Structured diff data:
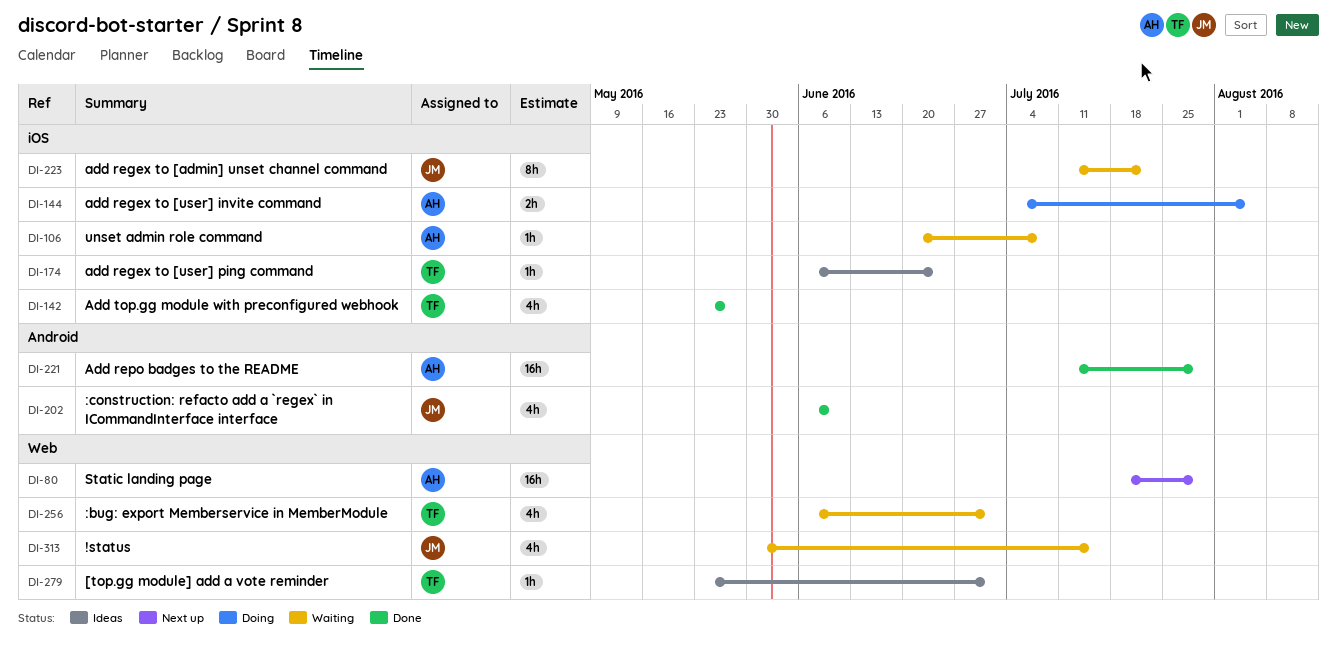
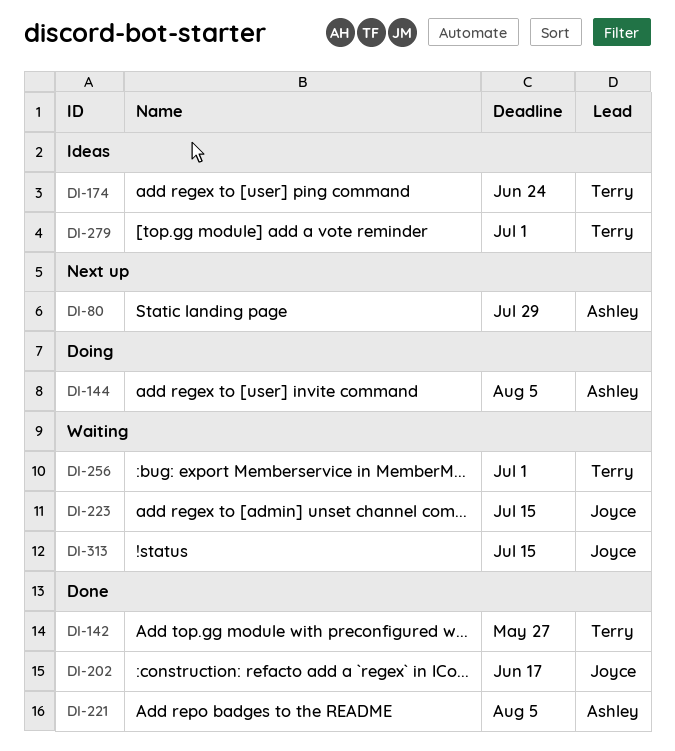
DI-106: present -> none
DI-202, due: Jun 10 -> Jun 17
DI-221, due: Jul 29 -> Aug 5
DI-223, due: Jul 22 -> Jul 15

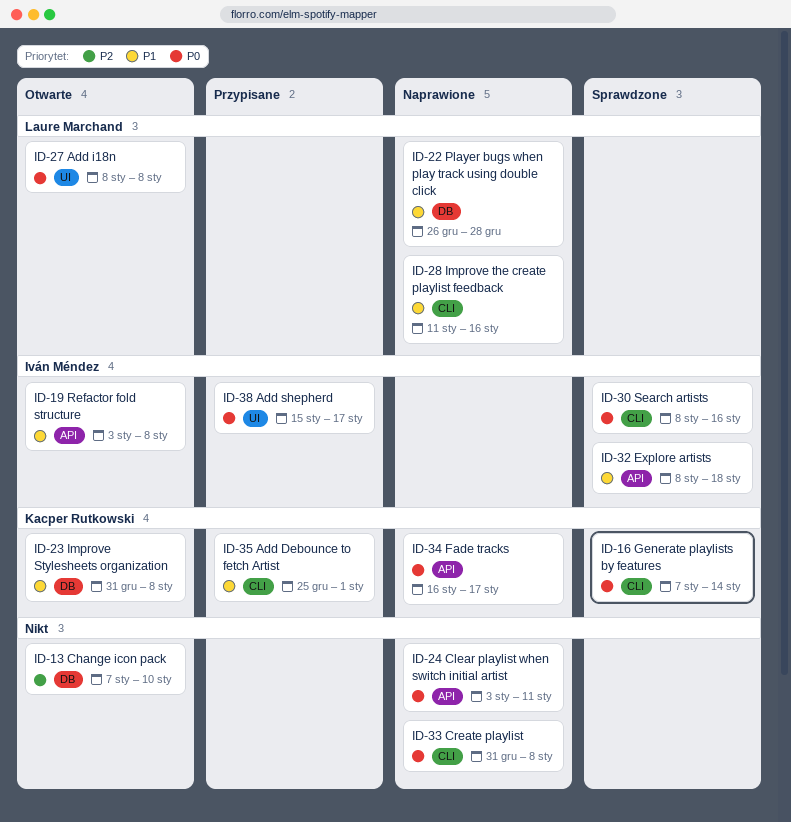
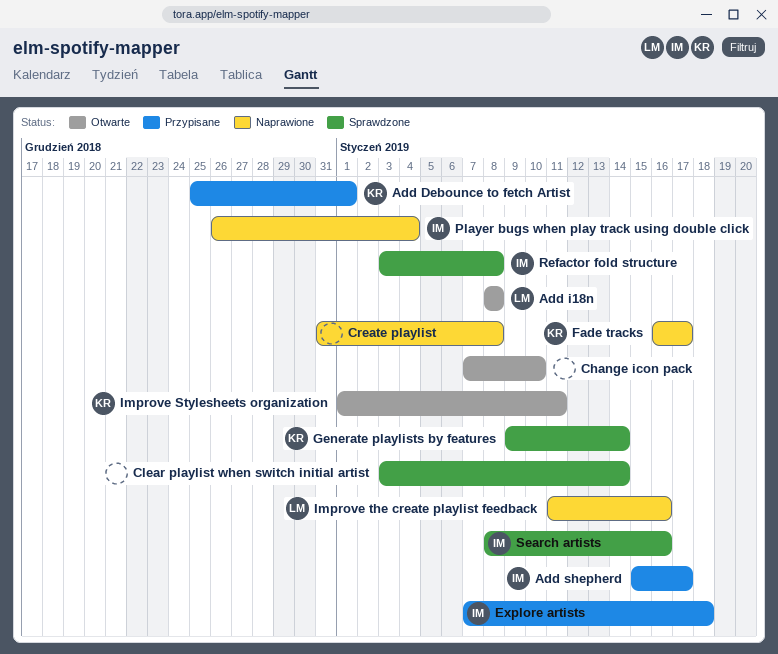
Clear playlist when switch initial artist, status: Naprawione -> Sprawdzone
Clear playlist when switch initial artist, due: Jan 11 -> Jan 14
Explore artists, status: Sprawdzone -> Przypisane
Explore artists, start: Jan 8 -> Jan 7
Generate playlists by features, start: Jan 7 -> Jan 9
Improve Stylesheets organization, start: Dec 31 -> Jan 1
Improve Stylesheets organization, due: Jan 8 -> Jan 11
Player bugs when play track using double click, owner: Laure Marchand -> Iván Méndez
Player bugs when play track using double click, due: Dec 28 -> Jan 4
Refactor fold structure, status: Otwarte -> Sprawdzone

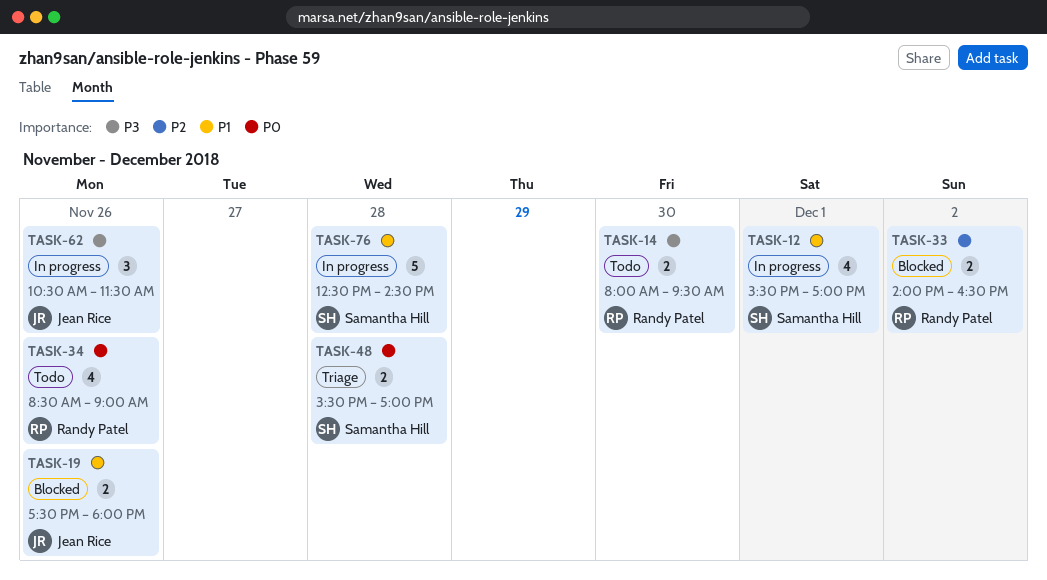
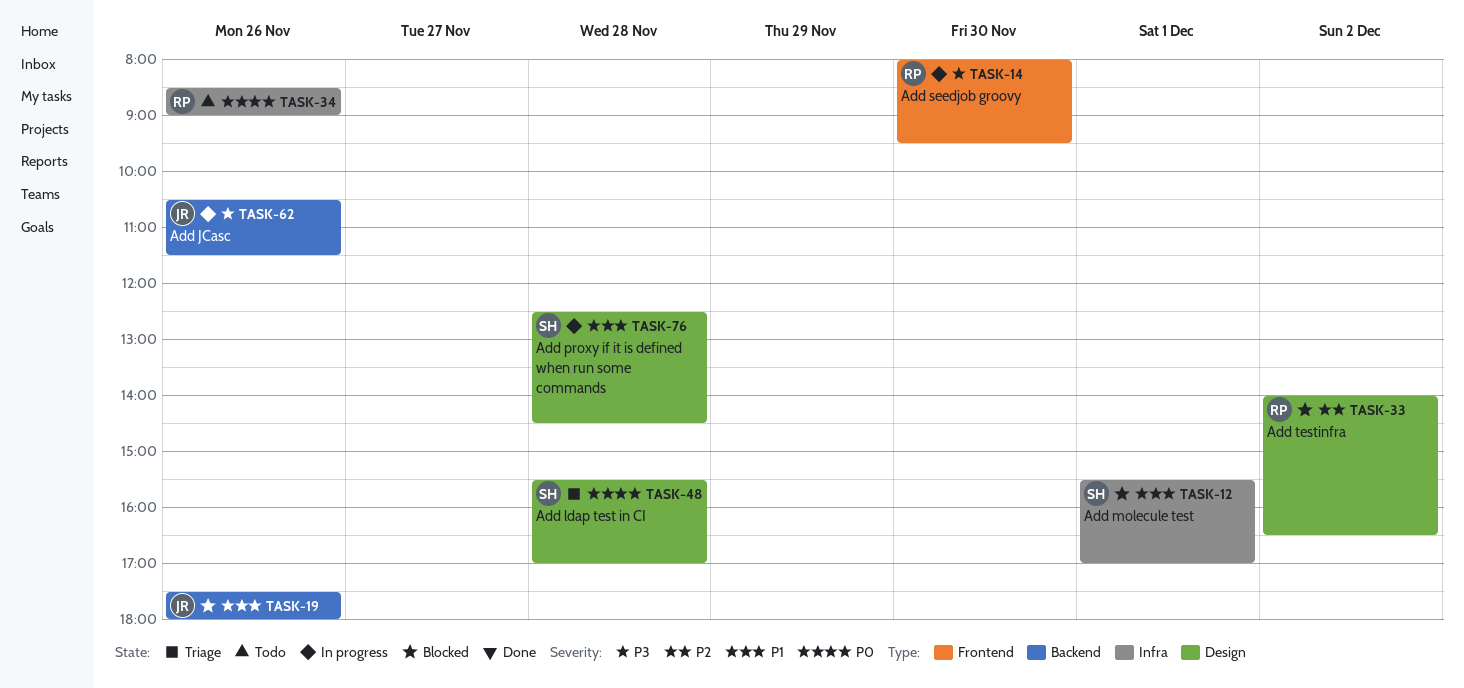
TASK-12, status: In progress -> Blocked
TASK-14, status: Todo -> In progress

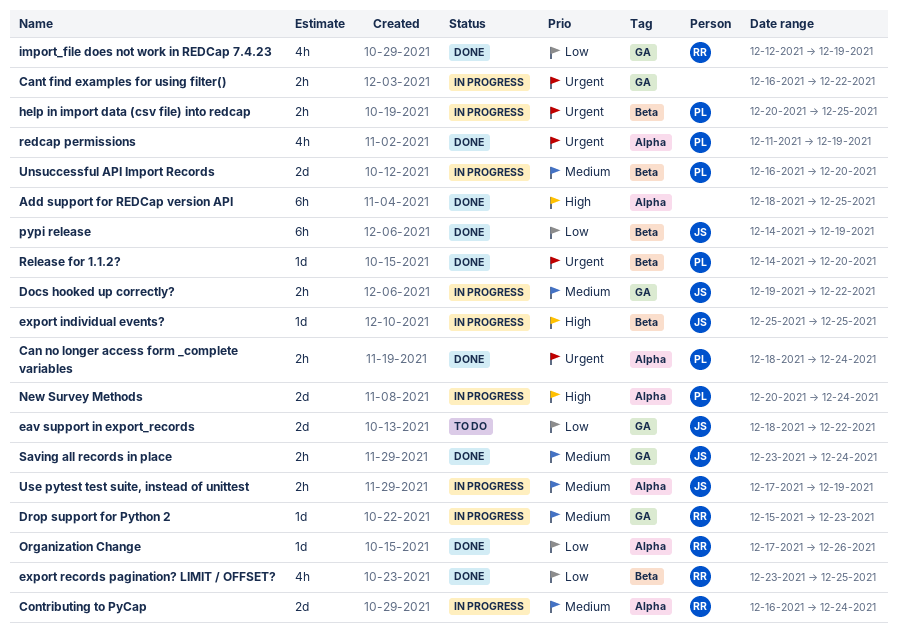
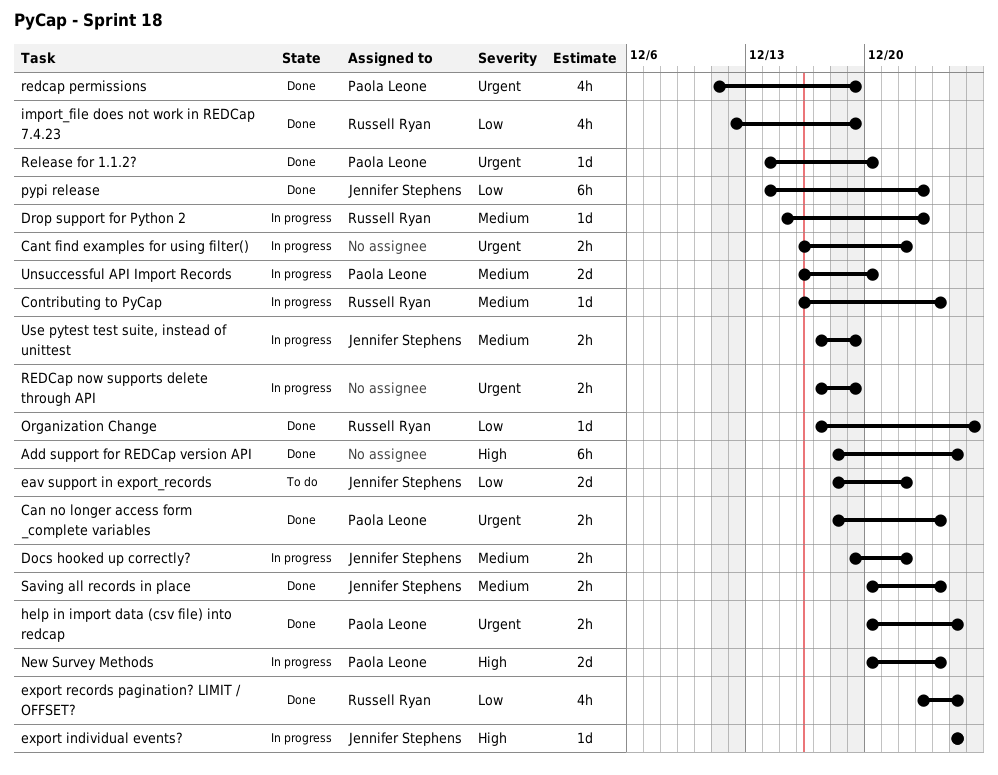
Contributing to PyCap, estimate: 2d -> 1d
help in import data (csv file) into redcap, status: In progress -> Done
pypi release, due: Dec 19 -> Dec 23
REDCap now supports delete through API: none -> present
Saving all records in place, start: Dec 23 -> Dec 20

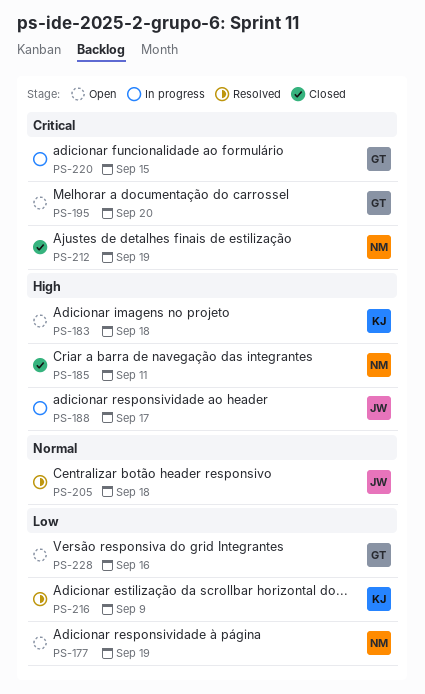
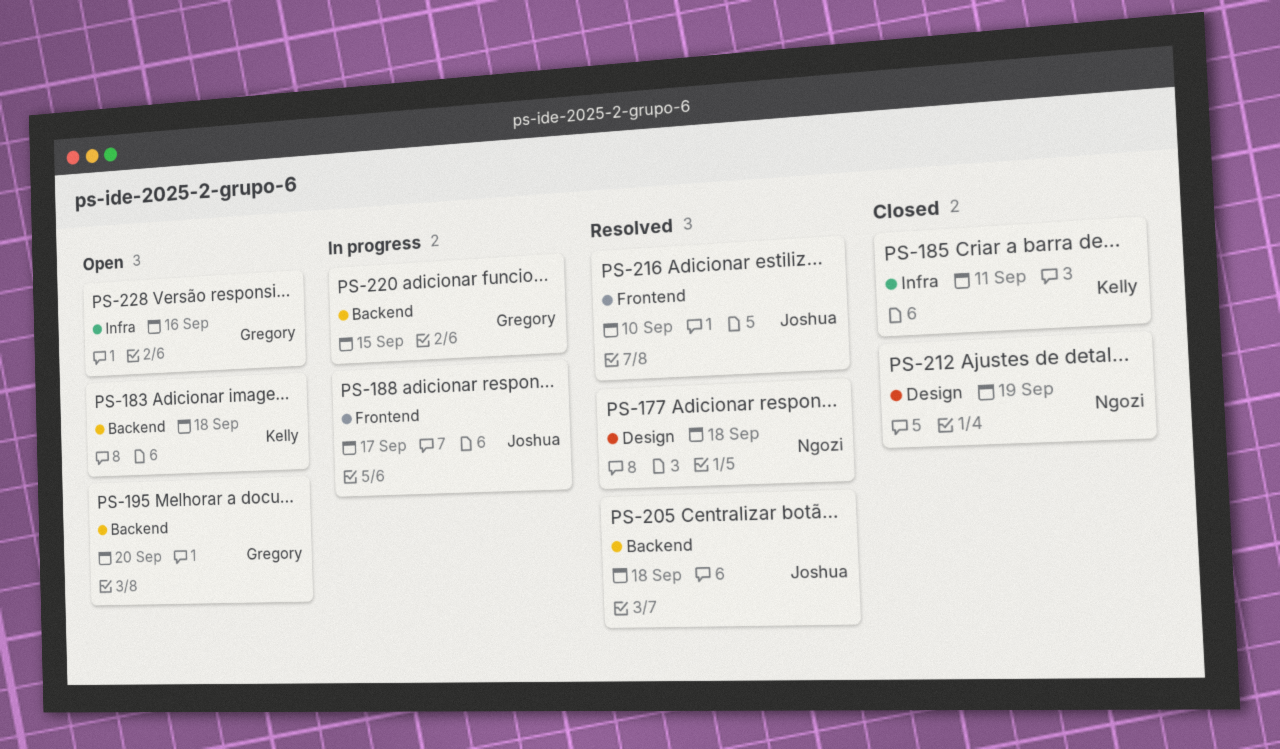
PS-177, status: Open -> Resolved
PS-177, due: Sep 19 -> Sep 18
PS-185, owner: Ngozi -> Kelly
PS-216, owner: Kelly -> Joshua
PS-216, due: Sep 9 -> Sep 10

* [REQUIRED ACTION] Please repeat the data verbatim and leave the pictures out of your copy.

* [EXERCISE ANSWER]
DI-106: present -> none
DI-202, due: Jun 10 -> Jun 17
DI-221, due: Jul 29 -> Aug 5
DI-223, due: Jul 22 -> Jul 15

Clear playlist when switch initial artist, status: Naprawione -> Sprawdzone
Clear playlist when switch initial artist, due: Jan 11 -> Jan 14
Explore artists, status: Sprawdzone -> Przypisane
Explore artists, start: Jan 8 -> Jan 7
Generate playlists by features, start: Jan 7 -> Jan 9
Improve Stylesheets organization, start: Dec 31 -> Jan 1
Improve Stylesheets organization, due: Jan 8 -> Jan 11
Player bugs when play track using double click, owner: Laure Marchand -> Iván Méndez
Player bugs when play track using double click, due: Dec 28 -> Jan 4
Refactor fold structure, status: Otwarte -> Sprawdzone

TASK-12, status: In progress -> Blocked
TASK-14, status: Todo -> In progress

Contributing to PyCap, estimate: 2d -> 1d
help in import data (csv file) into redcap, status: In progress -> Done
pypi release, due: Dec 19 -> Dec 23
REDCap now supports delete through API: none -> present
Saving all records in place, start: Dec 23 -> Dec 20

PS-177, status: Open -> Resolved
PS-177, due: Sep 19 -> Sep 18
PS-185, owner: Ngozi -> Kelly
PS-216, owner: Kelly -> Joshua
PS-216, due: Sep 9 -> Sep 10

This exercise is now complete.